I had been preparing for this trip for a while. Certain clothing—leather work gloves, boots, etc.—was required, and some other items seemed necessary to fully participate in the experience. I collected my outfit for the day over a couple of weeks, and I replaced my old engineer’s cap only the day before I arrived on the EBT property.
|The Engineer for an Hour at the Orbisonia, Pa., station (manipulated photo; click for larger image)|
I was directed to the roundhouse, where Mikado No. 15 (BLW #41,196, 1914) was being fired, oiled, and inspected for the 11 AM trip. My briefing consisted of a quick trip to the cab, where I was shown the Johnson bar (i.e., reversing lever), throttle, and valves for the train brake and engine brake. Apparently, it was assumed that anyone who had signed up to be Engineer for an Hour already knew something about locomotives. There were no safety instructions.

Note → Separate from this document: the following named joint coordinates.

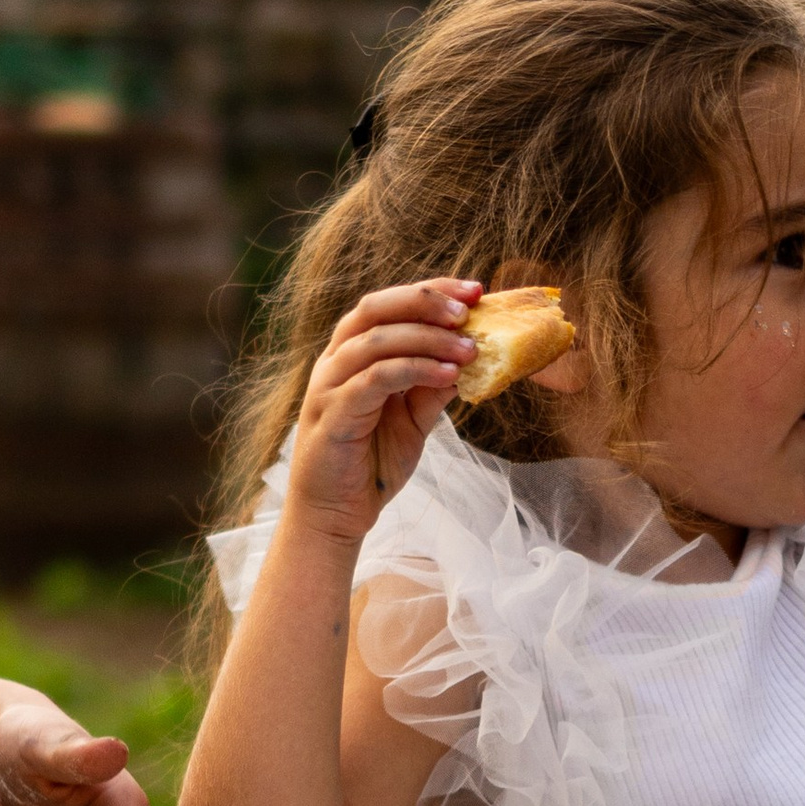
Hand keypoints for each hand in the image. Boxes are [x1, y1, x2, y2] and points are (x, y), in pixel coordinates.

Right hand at [284, 281, 479, 550]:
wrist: (336, 515)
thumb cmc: (370, 463)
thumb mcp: (413, 420)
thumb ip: (433, 387)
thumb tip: (469, 358)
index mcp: (353, 355)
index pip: (389, 305)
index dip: (431, 291)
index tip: (474, 290)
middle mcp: (336, 361)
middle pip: (376, 308)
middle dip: (425, 301)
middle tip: (469, 309)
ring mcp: (330, 386)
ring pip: (377, 341)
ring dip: (427, 338)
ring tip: (469, 348)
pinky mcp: (334, 415)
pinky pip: (375, 380)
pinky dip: (414, 370)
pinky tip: (447, 374)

|Engineer’s side of the cab. My briefing was here in the roundhouse. A work light provide illumination.|
|No. 15 being readied in the roundhouse.|
Soon enough, the train was on its way to the station, where a handful of passengers were waiting to board.
|Train approaching the station for the 11 AM run.|
|No. 15 nearly ready for departure.|
The cab arrangement made it difficult to observe the engineer, however. To watch him, I had to stand on the narrow cab apron and grasp the handholds for dear life. It would have been easy to step off the apron and into the abyss. (In the picture above, the engineer can be seen in the cab window, and the fireman has one foot on the deck of the cab and one foot on the cab apron.)

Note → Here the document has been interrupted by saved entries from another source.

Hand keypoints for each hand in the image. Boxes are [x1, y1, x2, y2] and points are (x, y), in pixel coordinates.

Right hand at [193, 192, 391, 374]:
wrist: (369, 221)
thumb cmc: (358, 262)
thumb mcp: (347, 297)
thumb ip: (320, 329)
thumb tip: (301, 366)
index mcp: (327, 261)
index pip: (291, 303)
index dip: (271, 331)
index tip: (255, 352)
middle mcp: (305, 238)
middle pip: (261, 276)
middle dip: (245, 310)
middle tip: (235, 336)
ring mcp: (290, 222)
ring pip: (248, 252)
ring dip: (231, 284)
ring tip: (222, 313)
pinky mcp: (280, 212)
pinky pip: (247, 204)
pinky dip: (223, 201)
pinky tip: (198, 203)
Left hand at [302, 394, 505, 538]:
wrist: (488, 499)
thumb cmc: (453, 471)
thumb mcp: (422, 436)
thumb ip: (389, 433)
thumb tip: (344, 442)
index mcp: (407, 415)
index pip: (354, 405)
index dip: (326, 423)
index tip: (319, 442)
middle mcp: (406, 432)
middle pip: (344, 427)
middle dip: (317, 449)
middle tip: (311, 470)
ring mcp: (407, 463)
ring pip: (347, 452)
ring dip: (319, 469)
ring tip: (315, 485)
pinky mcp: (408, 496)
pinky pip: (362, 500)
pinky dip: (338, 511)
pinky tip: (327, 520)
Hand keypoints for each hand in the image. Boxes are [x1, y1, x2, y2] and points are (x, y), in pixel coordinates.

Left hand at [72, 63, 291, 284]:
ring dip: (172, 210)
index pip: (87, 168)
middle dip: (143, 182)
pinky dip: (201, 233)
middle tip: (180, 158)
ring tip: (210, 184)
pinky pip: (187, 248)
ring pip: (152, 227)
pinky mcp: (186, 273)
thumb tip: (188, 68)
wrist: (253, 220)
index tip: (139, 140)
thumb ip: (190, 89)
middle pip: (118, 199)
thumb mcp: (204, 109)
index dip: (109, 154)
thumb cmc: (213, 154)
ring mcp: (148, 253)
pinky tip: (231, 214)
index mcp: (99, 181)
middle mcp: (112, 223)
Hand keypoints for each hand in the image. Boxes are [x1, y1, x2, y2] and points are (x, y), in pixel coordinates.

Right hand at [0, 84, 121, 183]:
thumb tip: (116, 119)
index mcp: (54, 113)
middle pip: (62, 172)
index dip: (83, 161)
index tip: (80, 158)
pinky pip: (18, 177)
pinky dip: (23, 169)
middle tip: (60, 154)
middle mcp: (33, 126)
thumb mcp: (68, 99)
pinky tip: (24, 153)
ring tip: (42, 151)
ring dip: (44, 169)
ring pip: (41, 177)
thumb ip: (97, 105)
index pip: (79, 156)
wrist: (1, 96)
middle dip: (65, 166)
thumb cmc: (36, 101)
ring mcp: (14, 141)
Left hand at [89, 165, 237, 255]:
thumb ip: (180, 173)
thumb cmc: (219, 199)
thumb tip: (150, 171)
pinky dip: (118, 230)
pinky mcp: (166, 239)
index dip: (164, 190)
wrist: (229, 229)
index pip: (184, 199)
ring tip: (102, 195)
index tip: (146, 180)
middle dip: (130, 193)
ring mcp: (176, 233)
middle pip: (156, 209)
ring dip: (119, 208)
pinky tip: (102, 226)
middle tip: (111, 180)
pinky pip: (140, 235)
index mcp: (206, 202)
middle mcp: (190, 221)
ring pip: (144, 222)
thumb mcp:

The train ran about 5 miles, turned on a wye at a small park where it stopped for a few minutes, and then returned to the station after turning on another wye. On the return trip, I got to sit in the engineer’s seat. This was fun, but I had no intuition about what I should do. The locomotive had no speedometer, and the grades were hard to discern by eye. I couldn’t even determine for myself when to blow the whistle; there were no signs announcing upcoming grade crossings.Without crossing my fingers, however, I can say that I once controlled a real steam locomotive in revenue service.

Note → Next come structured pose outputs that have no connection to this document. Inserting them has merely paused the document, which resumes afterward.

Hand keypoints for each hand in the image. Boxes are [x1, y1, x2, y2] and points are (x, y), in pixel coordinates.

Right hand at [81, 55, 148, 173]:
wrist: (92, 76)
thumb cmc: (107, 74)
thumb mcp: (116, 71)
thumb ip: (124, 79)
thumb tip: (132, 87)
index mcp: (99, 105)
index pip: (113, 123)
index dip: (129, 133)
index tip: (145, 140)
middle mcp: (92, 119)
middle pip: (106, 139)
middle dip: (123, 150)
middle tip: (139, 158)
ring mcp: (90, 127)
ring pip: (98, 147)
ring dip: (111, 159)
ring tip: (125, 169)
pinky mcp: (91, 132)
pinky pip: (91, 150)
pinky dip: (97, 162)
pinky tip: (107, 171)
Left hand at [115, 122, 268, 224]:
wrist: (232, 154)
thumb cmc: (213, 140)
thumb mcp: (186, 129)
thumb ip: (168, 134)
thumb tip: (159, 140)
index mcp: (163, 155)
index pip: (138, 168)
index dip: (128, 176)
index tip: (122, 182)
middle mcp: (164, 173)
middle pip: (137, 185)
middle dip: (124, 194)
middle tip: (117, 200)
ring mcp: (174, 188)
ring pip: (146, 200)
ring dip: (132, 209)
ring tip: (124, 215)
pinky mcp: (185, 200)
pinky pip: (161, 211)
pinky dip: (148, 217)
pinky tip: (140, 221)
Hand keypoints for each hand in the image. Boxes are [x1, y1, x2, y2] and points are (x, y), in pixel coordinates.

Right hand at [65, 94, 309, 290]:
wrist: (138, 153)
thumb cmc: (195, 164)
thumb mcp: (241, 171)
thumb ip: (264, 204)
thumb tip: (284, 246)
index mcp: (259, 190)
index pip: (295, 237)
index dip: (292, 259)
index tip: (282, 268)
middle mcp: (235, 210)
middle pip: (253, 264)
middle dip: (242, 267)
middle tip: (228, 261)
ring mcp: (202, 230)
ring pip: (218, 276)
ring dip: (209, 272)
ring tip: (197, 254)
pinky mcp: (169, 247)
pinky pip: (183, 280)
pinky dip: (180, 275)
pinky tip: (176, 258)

By the way, the material describing the Engineer for an Hour program indicates that one would have the opportunity to shovel coal into the firebox. I didn’t get to do that, which was fine with me. I imagined that trying to fire the locomotive would have provided the greatest opportunity for personal embarrassment. Besides, that’s fireman’s work.
When the trip was over, I received a certificate testifying that I had indeed been Engineer for an Hour.
My day with the EBT was memorable, and I would certainly commend the Engineer for an Hour program to any serious steam fan. There was one very odd thing about the day, however. I never introduced myself to the crew, and they never introduced themselves to me.